SOAR Analysis (Strengths, Opportunities, Aspirations, Results)

A technique which helps organizations focus on their current strengths and future vision, for the benefit of developing all strategic goals.

SOAR uses two of the four areas of analysis from SWOT; strengths and opportunities remain, but replaces weaknesses and threats with aspirations and results.



SWOT Analysis (Strengths, Weaknesses, Opportunities, Threats)

A technique used to evaluate a company’s competitive position and develop strategic planning. The primary objective is to help organizations develop a full awareness of all the factors involved in making a business decision. It assesses internal and external factors, as well as current and future potential.



TOWS Matrix (Threats, Opportunities, Weaknesses and Strengths)

A variant of a SWOT analysis, a TOWS analysis will look to match internal factors to external factors to help identify relevant strategic options. It can help an organization see how it can take advantage of opportunities, reduce threats, overcome weaknesses and exploit any strengths.

TOWS strategies fall into four categories:

Strengths-Opportunities: Develop plans that leverage the strengths of the company to capitalize on opportunities.

Weaknesses-Opportunities: After identifying weaknesses, focus on ways to resolve them in a goal to take advantage of opportunities.

Strengths-Threats: Use the company’s strengths to counter external threats.

Weaknesses-Threats: Find ways to minimize weaknesses and counter threats.



VMOST (Vision, Mission, Objectives, Strategy, and Tactical)

A technique for evaluating an organization’s overall strategy and support activities, and determining whether they are all in alignment.

The goal is to enable a view of strategy (the S) translated into meaningful terms for the benefit of stakeholders by expressing it in the form of visions (the V), missions (the M), objectives (the O) and tactics (the T).

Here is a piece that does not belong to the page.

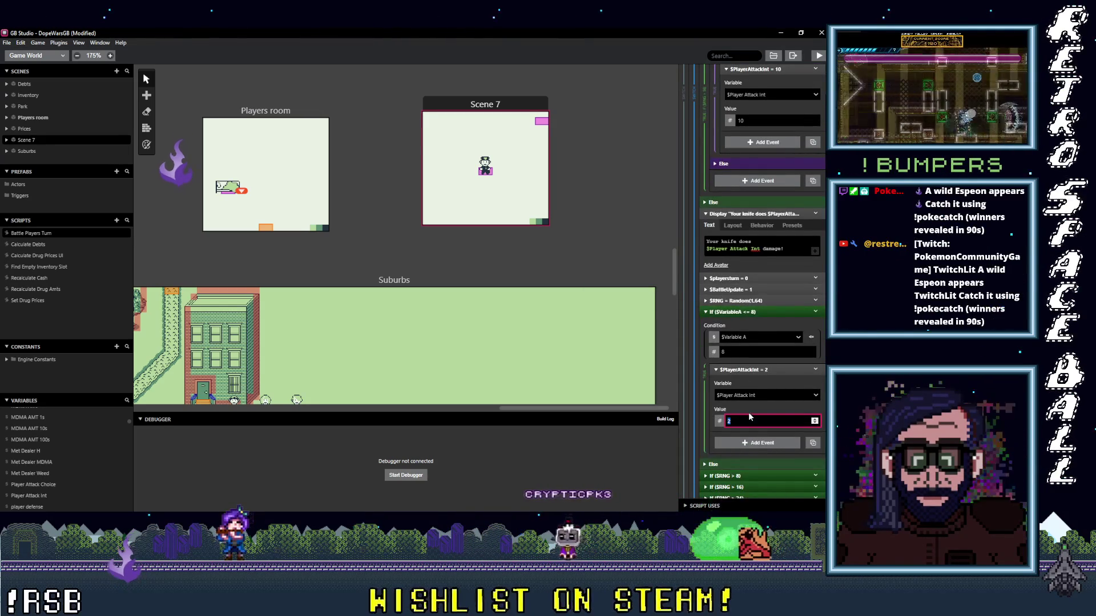
text(4)
scroll(753, 405, down, 2)
click(744, 391)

By expressing the overall strategy in this way, it can be analyzed for alignment with the current environment and internal consistency.



VRIO (Value, Rarity, Imitability, and Organization

A 4-Question tool used to analyze an organization’s internal resources and capabilities to find out if they can be a source of sustained competitive advantage. The questions are:

Value

Is the firm able to exploit an opportunity or neutralize an external threat with the resource/capability?

Rarity

Is control of the resource/capability in the hands of a relative few?

Imitability

Is it difficult to imitate, and will there be significant cost disadvantage to a firm trying to obtain, develop, or duplicate the resource/capability?

Organization

Is the firm organized, ready, and able to exploit resources/capabilities; to capture value?